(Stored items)
:::::
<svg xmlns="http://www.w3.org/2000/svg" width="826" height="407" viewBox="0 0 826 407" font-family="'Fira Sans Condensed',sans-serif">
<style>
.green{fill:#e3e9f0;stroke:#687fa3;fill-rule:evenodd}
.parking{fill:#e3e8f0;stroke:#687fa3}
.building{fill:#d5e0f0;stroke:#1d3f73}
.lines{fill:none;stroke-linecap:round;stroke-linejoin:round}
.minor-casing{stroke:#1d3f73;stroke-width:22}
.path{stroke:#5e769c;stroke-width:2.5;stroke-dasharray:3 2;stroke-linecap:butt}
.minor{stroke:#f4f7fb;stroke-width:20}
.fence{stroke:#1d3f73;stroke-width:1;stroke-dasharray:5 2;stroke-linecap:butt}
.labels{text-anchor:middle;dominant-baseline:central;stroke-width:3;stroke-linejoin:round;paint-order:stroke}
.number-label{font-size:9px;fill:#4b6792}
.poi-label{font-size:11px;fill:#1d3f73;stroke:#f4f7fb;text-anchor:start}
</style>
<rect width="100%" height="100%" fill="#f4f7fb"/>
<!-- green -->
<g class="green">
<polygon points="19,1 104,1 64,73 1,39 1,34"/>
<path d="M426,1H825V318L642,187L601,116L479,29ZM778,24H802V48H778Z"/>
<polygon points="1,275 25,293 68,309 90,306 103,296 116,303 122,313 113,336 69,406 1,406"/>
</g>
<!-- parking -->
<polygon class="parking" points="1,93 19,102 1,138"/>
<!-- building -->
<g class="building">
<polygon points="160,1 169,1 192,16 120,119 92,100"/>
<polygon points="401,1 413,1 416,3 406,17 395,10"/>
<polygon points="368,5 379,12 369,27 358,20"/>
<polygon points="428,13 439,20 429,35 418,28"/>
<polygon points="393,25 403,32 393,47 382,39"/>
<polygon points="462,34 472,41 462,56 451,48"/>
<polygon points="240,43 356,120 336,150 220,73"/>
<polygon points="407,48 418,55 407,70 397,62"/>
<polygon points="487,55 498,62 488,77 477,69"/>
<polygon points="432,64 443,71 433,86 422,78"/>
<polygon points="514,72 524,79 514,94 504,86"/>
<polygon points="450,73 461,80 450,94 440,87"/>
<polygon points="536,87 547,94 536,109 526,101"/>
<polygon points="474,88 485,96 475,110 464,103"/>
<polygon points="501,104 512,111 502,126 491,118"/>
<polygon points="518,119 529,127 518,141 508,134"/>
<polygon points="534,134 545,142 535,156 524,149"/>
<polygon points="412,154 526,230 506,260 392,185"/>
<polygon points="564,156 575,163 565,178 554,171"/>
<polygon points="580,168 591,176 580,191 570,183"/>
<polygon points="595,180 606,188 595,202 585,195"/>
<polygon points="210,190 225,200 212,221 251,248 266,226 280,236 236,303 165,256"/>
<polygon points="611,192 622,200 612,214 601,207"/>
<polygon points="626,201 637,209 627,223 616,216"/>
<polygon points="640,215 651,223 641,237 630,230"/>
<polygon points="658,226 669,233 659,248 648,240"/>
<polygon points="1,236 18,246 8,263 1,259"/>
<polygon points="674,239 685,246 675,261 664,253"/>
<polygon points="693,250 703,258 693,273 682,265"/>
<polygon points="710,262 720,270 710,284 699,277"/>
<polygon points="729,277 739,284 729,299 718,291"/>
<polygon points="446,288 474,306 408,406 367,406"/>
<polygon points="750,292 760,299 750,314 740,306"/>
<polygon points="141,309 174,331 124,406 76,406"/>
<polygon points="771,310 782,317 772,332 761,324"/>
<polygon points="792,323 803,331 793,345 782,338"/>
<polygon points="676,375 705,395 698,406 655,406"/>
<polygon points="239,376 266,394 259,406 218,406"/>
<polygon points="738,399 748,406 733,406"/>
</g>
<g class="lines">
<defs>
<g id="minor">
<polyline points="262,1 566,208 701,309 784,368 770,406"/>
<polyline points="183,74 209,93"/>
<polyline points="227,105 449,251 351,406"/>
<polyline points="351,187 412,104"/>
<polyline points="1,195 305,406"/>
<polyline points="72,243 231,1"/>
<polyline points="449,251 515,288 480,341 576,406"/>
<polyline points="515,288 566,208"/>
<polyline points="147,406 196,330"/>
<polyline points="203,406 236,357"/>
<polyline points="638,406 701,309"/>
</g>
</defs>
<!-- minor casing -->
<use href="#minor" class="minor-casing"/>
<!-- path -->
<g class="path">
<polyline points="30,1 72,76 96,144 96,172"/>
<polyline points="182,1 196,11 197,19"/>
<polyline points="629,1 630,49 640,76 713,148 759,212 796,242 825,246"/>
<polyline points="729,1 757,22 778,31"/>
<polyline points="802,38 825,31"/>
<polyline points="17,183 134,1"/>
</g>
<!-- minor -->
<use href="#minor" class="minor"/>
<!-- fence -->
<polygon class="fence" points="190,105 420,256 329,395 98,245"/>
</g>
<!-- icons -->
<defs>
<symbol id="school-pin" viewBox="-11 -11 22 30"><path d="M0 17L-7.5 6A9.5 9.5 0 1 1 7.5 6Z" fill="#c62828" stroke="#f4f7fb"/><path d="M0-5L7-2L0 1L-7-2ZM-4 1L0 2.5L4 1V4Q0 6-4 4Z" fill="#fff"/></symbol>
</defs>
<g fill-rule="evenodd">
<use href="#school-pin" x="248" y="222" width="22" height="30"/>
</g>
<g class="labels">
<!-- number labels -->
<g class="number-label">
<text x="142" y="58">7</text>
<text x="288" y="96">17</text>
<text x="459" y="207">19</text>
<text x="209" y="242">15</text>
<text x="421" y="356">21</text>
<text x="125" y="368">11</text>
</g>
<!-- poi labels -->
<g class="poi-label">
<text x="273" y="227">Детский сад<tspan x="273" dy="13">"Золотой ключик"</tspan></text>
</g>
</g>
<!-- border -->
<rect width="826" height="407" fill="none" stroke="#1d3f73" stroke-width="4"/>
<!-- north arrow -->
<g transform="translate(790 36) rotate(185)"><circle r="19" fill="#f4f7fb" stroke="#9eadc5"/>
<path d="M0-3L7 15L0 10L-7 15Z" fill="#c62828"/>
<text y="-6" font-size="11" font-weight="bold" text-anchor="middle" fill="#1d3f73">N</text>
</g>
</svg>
:::::
■ Task goal: Restate the data in full so that no line differs from the original.

■ The completed task:
<svg xmlns="http://www.w3.org/2000/svg" width="826" height="407" viewBox="0 0 826 407" font-family="'Fira Sans Condensed',sans-serif">
<style>
.green{fill:#e3e9f0;stroke:#687fa3;fill-rule:evenodd}
.parking{fill:#e3e8f0;stroke:#687fa3}
.building{fill:#d5e0f0;stroke:#1d3f73}
.lines{fill:none;stroke-linecap:round;stroke-linejoin:round}
.minor-casing{stroke:#1d3f73;stroke-width:22}
.path{stroke:#5e769c;stroke-width:2.5;stroke-dasharray:3 2;stroke-linecap:butt}
.minor{stroke:#f4f7fb;stroke-width:20}
.fence{stroke:#1d3f73;stroke-width:1;stroke-dasharray:5 2;stroke-linecap:butt}
.labels{text-anchor:middle;dominant-baseline:central;stroke-width:3;stroke-linejoin:round;paint-order:stroke}
.number-label{font-size:9px;fill:#4b6792}
.poi-label{font-size:11px;fill:#1d3f73;stroke:#f4f7fb;text-anchor:start}
</style>
<rect width="100%" height="100%" fill="#f4f7fb"/>
<!-- green -->
<g class="green">
<polygon points="19,1 104,1 64,73 1,39 1,34"/>
<path d="M426,1H825V318L642,187L601,116L479,29ZM778,24H802V48H778Z"/>
<polygon points="1,275 25,293 68,309 90,306 103,296 116,303 122,313 113,336 69,406 1,406"/>
</g>
<!-- parking -->
<polygon class="parking" points="1,93 19,102 1,138"/>
<!-- building -->
<g class="building">
<polygon points="160,1 169,1 192,16 120,119 92,100"/>
<polygon points="401,1 413,1 416,3 406,17 395,10"/>
<polygon points="368,5 379,12 369,27 358,20"/>
<polygon points="428,13 439,20 429,35 418,28"/>
<polygon points="393,25 403,32 393,47 382,39"/>
<polygon points="462,34 472,41 462,56 451,48"/>
<polygon points="240,43 356,120 336,150 220,73"/>
<polygon points="407,48 418,55 407,70 397,62"/>
<polygon points="487,55 498,62 488,77 477,69"/>
<polygon points="432,64 443,71 433,86 422,78"/>
<polygon points="514,72 524,79 514,94 504,86"/>
<polygon points="450,73 461,80 450,94 440,87"/>
<polygon points="536,87 547,94 536,109 526,101"/>
<polygon points="474,88 485,96 475,110 464,103"/>
<polygon points="501,104 512,111 502,126 491,118"/>
<polygon points="518,119 529,127 518,141 508,134"/>
<polygon points="534,134 545,142 535,156 524,149"/>
<polygon points="412,154 526,230 506,260 392,185"/>
<polygon points="564,156 575,163 565,178 554,171"/>
<polygon points="580,168 591,176 580,191 570,183"/>
<polygon points="595,180 606,188 595,202 585,195"/>
<polygon points="210,190 225,200 212,221 251,248 266,226 280,236 236,303 165,256"/>
<polygon points="611,192 622,200 612,214 601,207"/>
<polygon points="626,201 637,209 627,223 616,216"/>
<polygon points="640,215 651,223 641,237 630,230"/>
<polygon points="658,226 669,233 659,248 648,240"/>
<polygon points="1,236 18,246 8,263 1,259"/>
<polygon points="674,239 685,246 675,261 664,253"/>
<polygon points="693,250 703,258 693,273 682,265"/>
<polygon points="710,262 720,270 710,284 699,277"/>
<polygon points="729,277 739,284 729,299 718,291"/>
<polygon points="446,288 474,306 408,406 367,406"/>
<polygon points="750,292 760,299 750,314 740,306"/>
<polygon points="141,309 174,331 124,406 76,406"/>
<polygon points="771,310 782,317 772,332 761,324"/>
<polygon points="792,323 803,331 793,345 782,338"/>
<polygon points="676,375 705,395 698,406 655,406"/>
<polygon points="239,376 266,394 259,406 218,406"/>
<polygon points="738,399 748,406 733,406"/>
</g>
<g class="lines">
<defs>
<g id="minor">
<polyline points="262,1 566,208 701,309 784,368 770,406"/>
<polyline points="183,74 209,93"/>
<polyline points="227,105 449,251 351,406"/>
<polyline points="351,187 412,104"/>
<polyline points="1,195 305,406"/>
<polyline points="72,243 231,1"/>
<polyline points="449,251 515,288 480,341 576,406"/>
<polyline points="515,288 566,208"/>
<polyline points="147,406 196,330"/>
<polyline points="203,406 236,357"/>
<polyline points="638,406 701,309"/>
</g>
</defs>
<!-- minor casing -->
<use href="#minor" class="minor-casing"/>
<!-- path -->
<g class="path">
<polyline points="30,1 72,76 96,144 96,172"/>
<polyline points="182,1 196,11 197,19"/>
<polyline points="629,1 630,49 640,76 713,148 759,212 796,242 825,246"/>
<polyline points="729,1 757,22 778,31"/>
<polyline points="802,38 825,31"/>
<polyline points="17,183 134,1"/>
</g>
<!-- minor -->
<use href="#minor" class="minor"/>
<!-- fence -->
<polygon class="fence" points="190,105 420,256 329,395 98,245"/>
</g>
<!-- icons -->
<defs>
<symbol id="school-pin" viewBox="-11 -11 22 30"><path d="M0 17L-7.5 6A9.5 9.5 0 1 1 7.5 6Z" fill="#c62828" stroke="#f4f7fb"/><path d="M0-5L7-2L0 1L-7-2ZM-4 1L0 2.5L4 1V4Q0 6-4 4Z" fill="#fff"/></symbol>
</defs>
<g fill-rule="evenodd">
<use href="#school-pin" x="248" y="222" width="22" height="30"/>
</g>
<g class="labels">
<!-- number labels -->
<g class="number-label">
<text x="142" y="58">7</text>
<text x="288" y="96">17</text>
<text x="459" y="207">19</text>
<text x="209" y="242">15</text>
<text x="421" y="356">21</text>
<text x="125" y="368">11</text>
</g>
<!-- poi labels -->
<g class="poi-label">
<text x="273" y="227">Детский сад<tspan x="273" dy="13">"Золотой ключик"</tspan></text>
</g>
</g>
<!-- border -->
<rect width="826" height="407" fill="none" stroke="#1d3f73" stroke-width="4"/>
<!-- north arrow -->
<g transform="translate(790 36) rotate(185)"><circle r="19" fill="#f4f7fb" stroke="#9eadc5"/>
<path d="M0-3L7 15L0 10L-7 15Z" fill="#c62828"/>
<text y="-6" font-size="11" font-weight="bold" text-anchor="middle" fill="#1d3f73">N</text>
</g>
</svg>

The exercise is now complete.